Schwarzschild superstrata

 @stringking42069 has put in a word in favor of superstrata, so I'm going to assume that that is the best-founded approach to black hole microstates in string theory. Hopefully it's compatible with the construction of Schwarzschild black holes from RN black holes connected by negative-energy struts. 

In other news, there has been a blitz of Geometric Unity content recently, which has clarified my understanding of the theory. Very briefly, it does boil down to obtaining the gauge groups and elementary fermions of the standard model, from geometric structures on the metric bundle of 4d spacetime. Eric Weinstein has a classical theory, more or less, but the question is whether a quantum theory actually exists. 

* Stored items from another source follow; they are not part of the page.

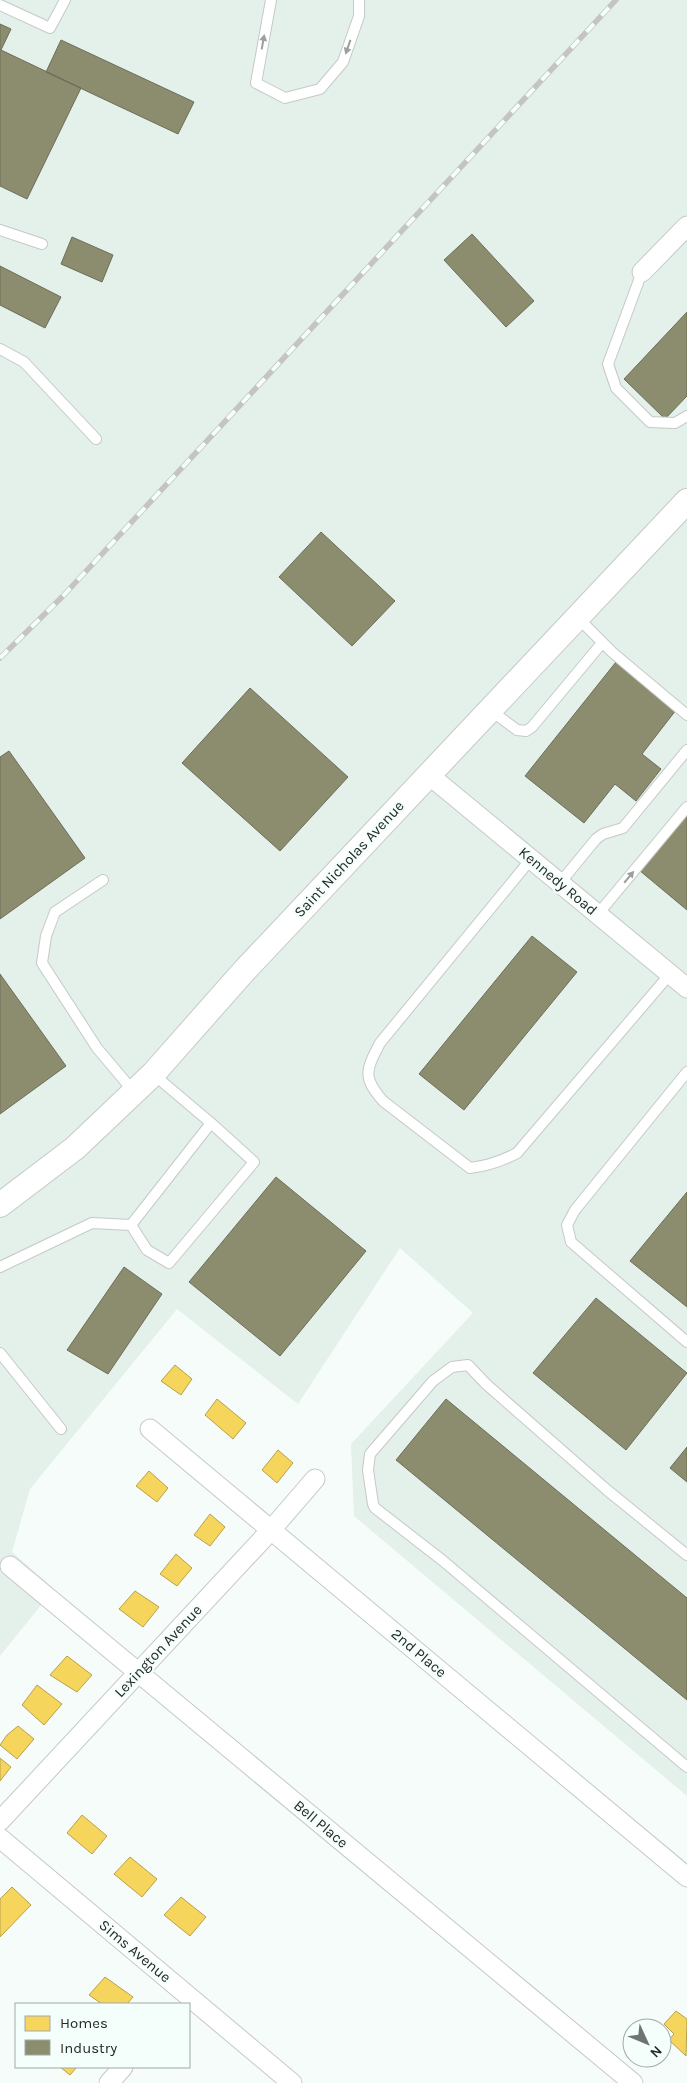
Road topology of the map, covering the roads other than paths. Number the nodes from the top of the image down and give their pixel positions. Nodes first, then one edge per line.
1 (66, 0) edge
2 (271, 0) edge
3 (359, 0) edge
4 (0, 5) edge
5 (687, 226) edge
6 (0, 230) edge
7 (42, 244) dead end
8 (642, 272) joint
9 (0, 349) edge
10 (687, 416) edge
11 (96, 439) dead end
12 (687, 501) edge
13 (578, 617) junction
14 (602, 642) junction
15 (490, 710) junction
16 (687, 715) edge
17 (687, 750) edge
18 (429, 775) junction
19 (687, 806) edge
20 (531, 859) junction
21 (103, 880) dead end
22 (560, 883) junction
23 (598, 914) junction
24 (670, 974) junction
25 (687, 988) edge
26 (687, 1072) edge
27 (154, 1074) junction
28 (134, 1092) junction
29 (210, 1122) junction
30 (0, 1205) edge
31 (131, 1225) junction
32 (0, 1267) edge
33 (687, 1342) edge
34 (0, 1353) edge
35 (61, 1429) dead end
36 (150, 1429) dead end
37 (315, 1479) dead end
38 (271, 1530) junction
39 (687, 1555) edge
40 (10, 1566) dead end
41 (138, 1672) junction
42 (687, 1767) edge
43 (0, 1821) edge
44 (0, 1838) edge
45 (687, 1877) edge
46 (179, 1998) edge
47 (190, 2006) edge
48 (122, 2068) edge
49 (109, 2083) edge
50 (292, 2083) edge
51 (633, 2083) edge

1 - 4 lane
3 -> 2 lane
5 - 8 street
6 - 7 lane
8 - 10 lane
9 - 11 lane
12 - 13 street, Saint Nicholas Avenue
13 - 14 lane
13 - 15 street, Saint Nicholas Avenue
14 - 15 lane
14 - 16 lane
15 - 18 street, Saint Nicholas Avenue
17 - 22 lane
18 - 20 street, Kennedy Road
18 - 27 street, Saint Nicholas Avenue
23 -> 19 lane
20 - 22 street, Kennedy Road
20 - 24 lane
21 - 28 lane
22 - 23 street, Kennedy Road
23 - 24 street, Kennedy Road
24 - 25 street, Kennedy Road
26 - 33 lane
27 - 28 street, Saint Nicholas Avenue
27 - 29 lane
28 - 30 street, Saint Nicholas Avenue
29 - 31 lane
29 - 31 lane
31 - 32 lane
34 - 35 lane
36 - 38 street, 2nd Place
37 - 38 street, Lexington Avenue
38 - 41 street, Lexington Avenue
38 - 45 street, 2nd Place
39 - 42 lane
40 - 41 street, Bell Place
41 - 43 street, Lexington Avenue
41 - 51 street, Bell Place
44 - 46 street, Sims Avenue
47 - 50 street, Sims Avenue
48 - 49 street

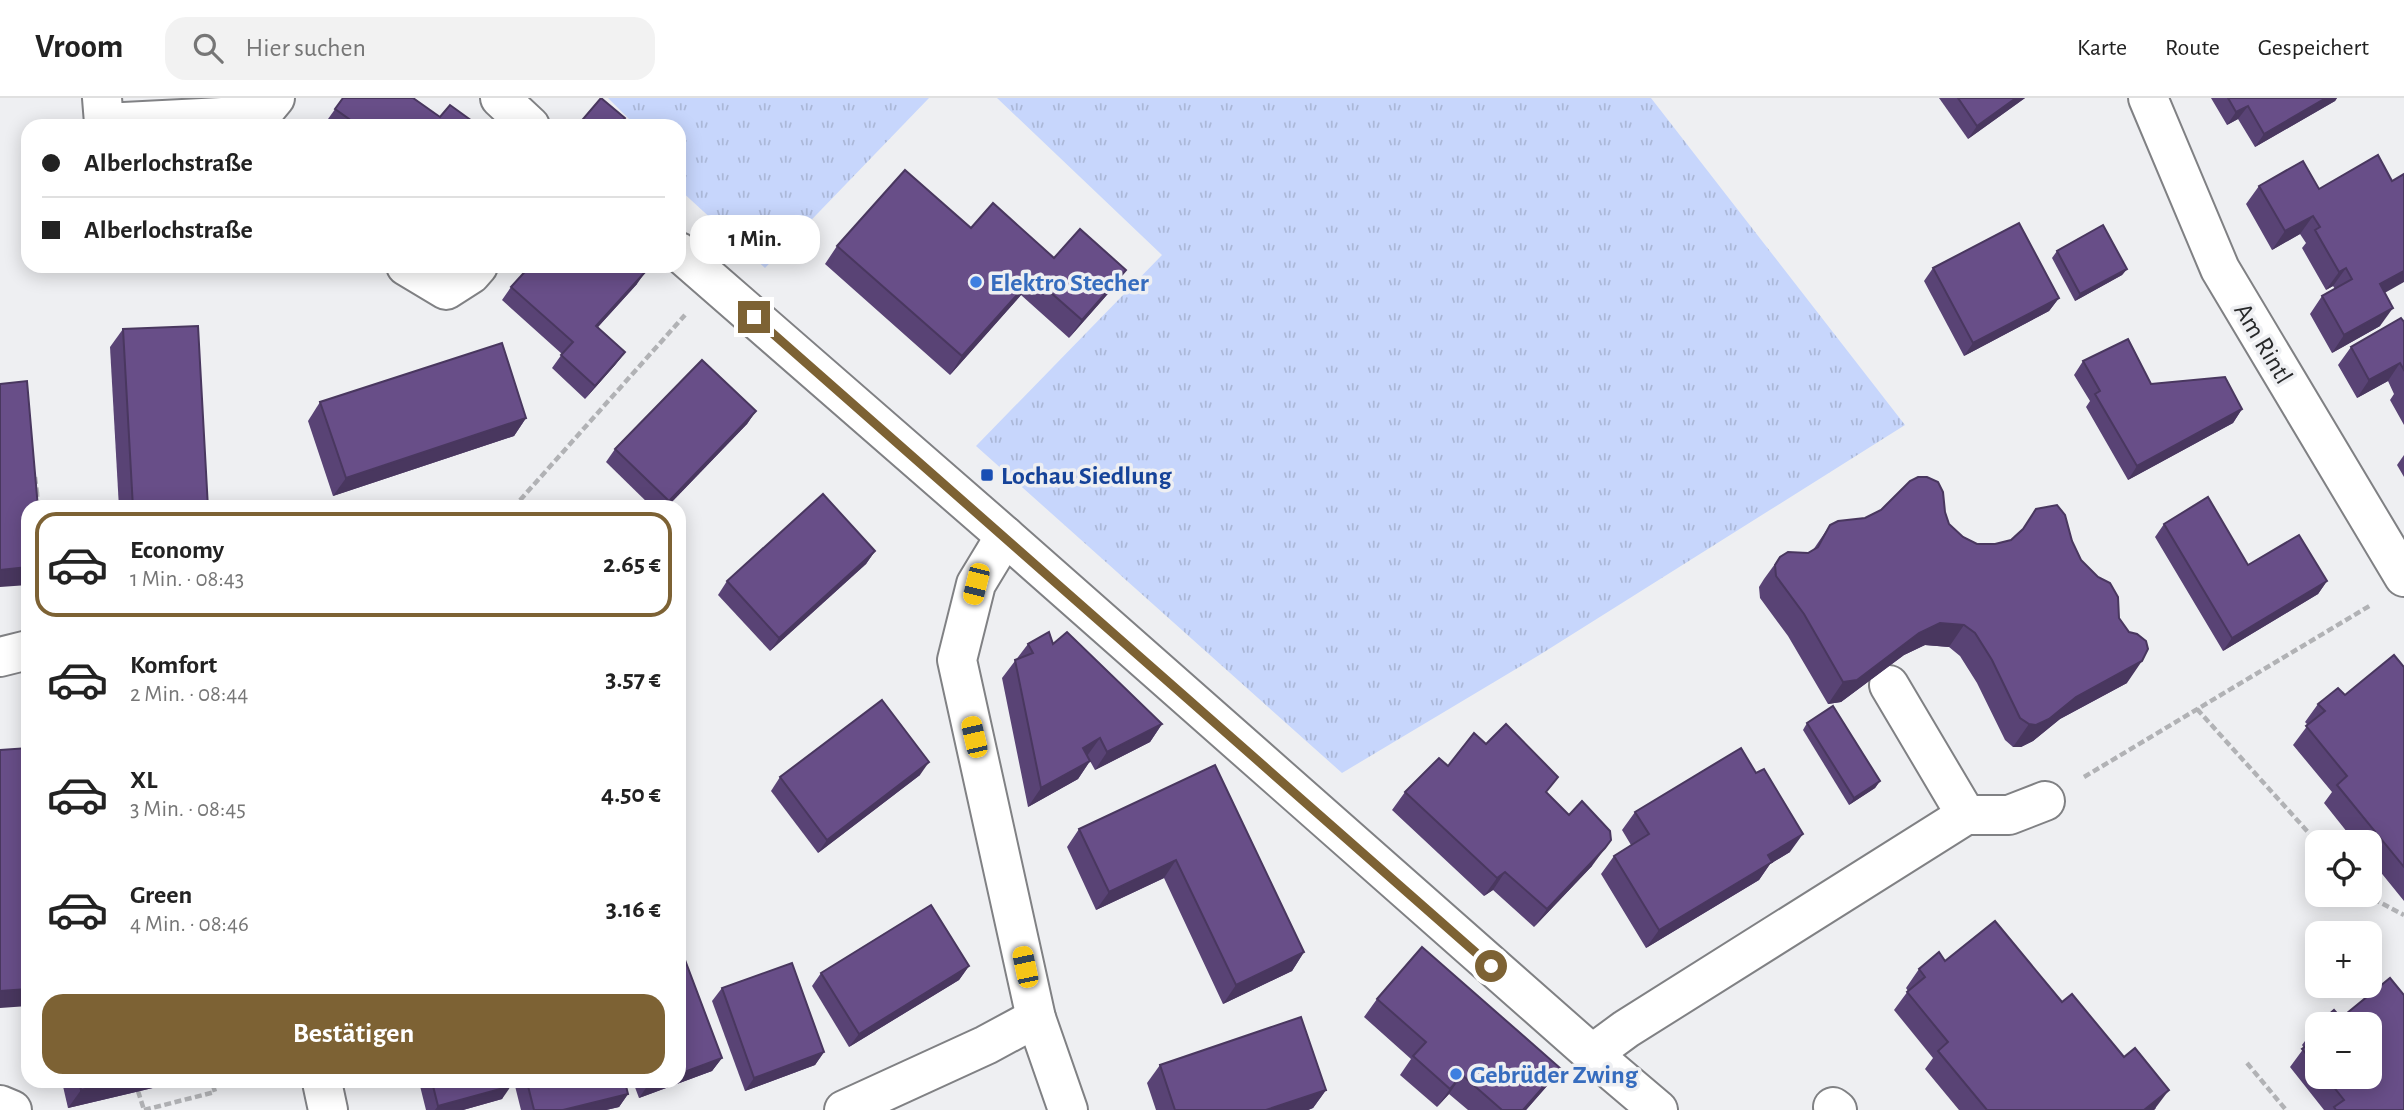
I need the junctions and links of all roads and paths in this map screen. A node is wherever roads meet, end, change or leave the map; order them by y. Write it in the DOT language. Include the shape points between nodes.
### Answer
graph roads {
  1 [pos="102,98"];
  2 [pos="275,98"];
  3 [pos="500,98"];
  4 [pos="2148,98"];
  5 [pos="104,119"];
  6 [pos="182,119"];
  7 [pos="522,119"];
  8 [pos="686,258"];
  9 [pos="417,273"];
  10 [pos="472,273"];
  11 [pos="714,282"];
  12 [pos="34,467"];
  13 [pos="37,493"];
  14 [pos="30,494"];
  15 [pos="37,500"];
  16 [pos="520,500"];
  17 [pos="1005,536"];
  18 [pos="2393,588"];
  19 [pos="21,652"];
  20 [pos="0,657"];
  21 [pos="1889,685"];
  22 [pos="2197,709"];
  23 [pos="2045,801"];
  24 [pos="1966,815"];
  25 [pos="2306,830"];
  26 [pos="2382,903"];
  27 [pos="2404,915"];
  28 [pos="1036,1018"];
  29 [pos="1592,1054"];
  30 [pos="2247,1063"];
  31 [pos="214,1088"];
  32 [pos="323,1088"];
  33 [pos="138,1091"];
  34 [pos="0,1105"];
  35 [pos="12,1110"];
  36 [pos="144,1110"];
  37 [pos="328,1110"];
  38 [pos="844,1110"];
  39 [pos="1068,1110"];
  40 [pos="1658,1110"];
  41 [pos="2286,1110"];
  1 -- 5 [label="street"];
  2 -- 6 [label="street" via="261,115"];
  3 -- 7 [label="street"];
  4 -- 18 [label="street, Am Rintl" via="2220,269"];
  8 -- 11 [label="street"];
  9 -- 10 [label="street" via="446,289"];
  11 -- 16 [label="path"];
  11 -- 17 [label="street"];
  12 -- 13 [label="path"];
  13 -- 14 [label="path"];
  13 -- 15 [label="path"];
  17 -- 28 [label="street" via="976,584 957,660"];
  17 -- 29 [label="street"];
  18 -- 22 [label="path"];
  19 -- 20 [label="street"];
  21 -- 24 [label="street"];
  22 -- 23 [label="path"];
  22 -- 25 [label="path"];
  23 -- 24 [label="street" via="2009,815"];
  24 -- 29 [label="street"];
  26 -- 27 [label="path"];
  28 -- 38 [label="street"];
  28 -- 39 [label="street"];
  29 -- 40 [label="street"];
  30 -- 41 [label="path"];
  31 -- 36 [label="path" via="215,1092"];
  32 -- 37 [label="street"];
  33 -- 36 [label="path"];
  34 -- 35 [label="street"];
}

I'll probably say more, but no time for it today. 

Geometric Unity update

Eric Weinstein recently gave a talk extending his theory of everything to include a 4-dimensional cosmological constant. I tried to post about it on one of the subreddits about his work (/r/theportal), but they seem to have new moderation rules. Hopefully I can get through, but for now I post my remarks here:. 

Dark sector from duality invariance

I was just skimming a new paper on how to state "duality invariant" theories, like electromagnetism with both electric and magnetic charges. In talking about the 6d (2,0) family of theories, it says (equation 4.1) that an auxiliary vector field that breaks Lorentz covariance is often needed, in order to make the overall theory Lorentz-invariant. This immediately reminded me e.g. of the "impostor field" appearing in a form of modified gravity due to Sabine Hossenfelder, and which has been used to model MOND. Can the auxiliary vector field of the duality-invariant theories be used in this way?

Qutritzer fine structure

Last month I ran across an alleged quantum-gravitational bound on the fine structure constant (proposed by Shahar Hod) that is remarkably close to the actual value. I am somewhat surprised that it has received almost no public attention, but there are many examples of neglected ideas and observations, inside and outside physics. 

The actual "bound" is ln(3)/(48pi). As I describe in the linked post, this work is descended from an episode in black hole physics from over twenty years ago, in which the quantity ln(3) showed up in the "quasinormal" resonant modes of charged near-extremal black holes. (Carl Brannen says the quasinormal modes are associated with excited unbound states, which makes sense since they describe Hawking radiation, i.e. a quantum escaping from the black hole.) 

Today Scott Aaronson mentioned some results on how to efficiently distinguish three states of a qubit. I mused that maybe the current generation of "qubitzers" could take another look at the ln(3) mysteries, using tools from those results. (I spoke of "qutritzers", but I think technically this is not about qutrits, just about three states of a qubit.)